SINGAPORE – The defense ministers of Japan, the United States and South Korea agreed Friday they would work together to ensure U.N. sanctions against North Korea are strictly enforced, including blocking ship-to-ship transfers of goods.
South Korea is not currently part of international efforts to monitor North Korea’s transfer of goods at sea, prohibited under the sanctions.
Defense Minister Takeshi Iwaya sought cooperation from South Korea on the issue, and the country’s Defense Minister Jeong Kyeong-doo responded positively, according to Iwaya.
Iwaya also told reporters that he agreed with U.S. Defense Secretary Jim Mattis and Jeong that cooperation among their defense authorities is necessary for North Korea’s denuclearization.

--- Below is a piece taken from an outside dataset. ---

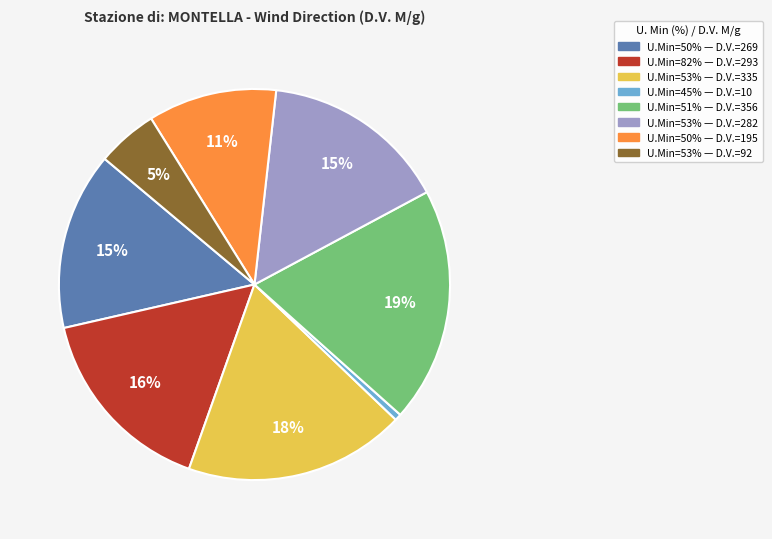

To the nearest percent, what is the average slice percentage?

12%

The trilateral meeting came ahead of a proposed second summit between U.S. President Donald Trump and North Korean leader Kim Jong Un, which Trump expects to realize in the near future.
The historic U.S.-North Korea summit in Singapore in June boosted expectations for the denuclearization of the Korean Peninsula, but no tangible progress has been made since then.
“We’d like to have hopes but we also need to view developments regarding North Korea’s denuclearization carefully,” Iwaya told his U.S. and South Korean counterparts at the meeting.
The three defense chiefs confirmed their support for diplomatic efforts in achieving North Korea’s denuclearization in a complete, verifiable and irreversible manner.
During the meeting, which was held on the sidelines of the annual ASEAN Defense Ministers’ Meeting Plus, Mattis also expressed concern about China’s militarization of the South China Sea.
The defense ministers from the 10 member states of the Association of Southeast Asian Nations have gathered with their counterparts from eight major powers outside the region — the United States, China, Japan, India, South Korea, Russia, Australia and New Zealand.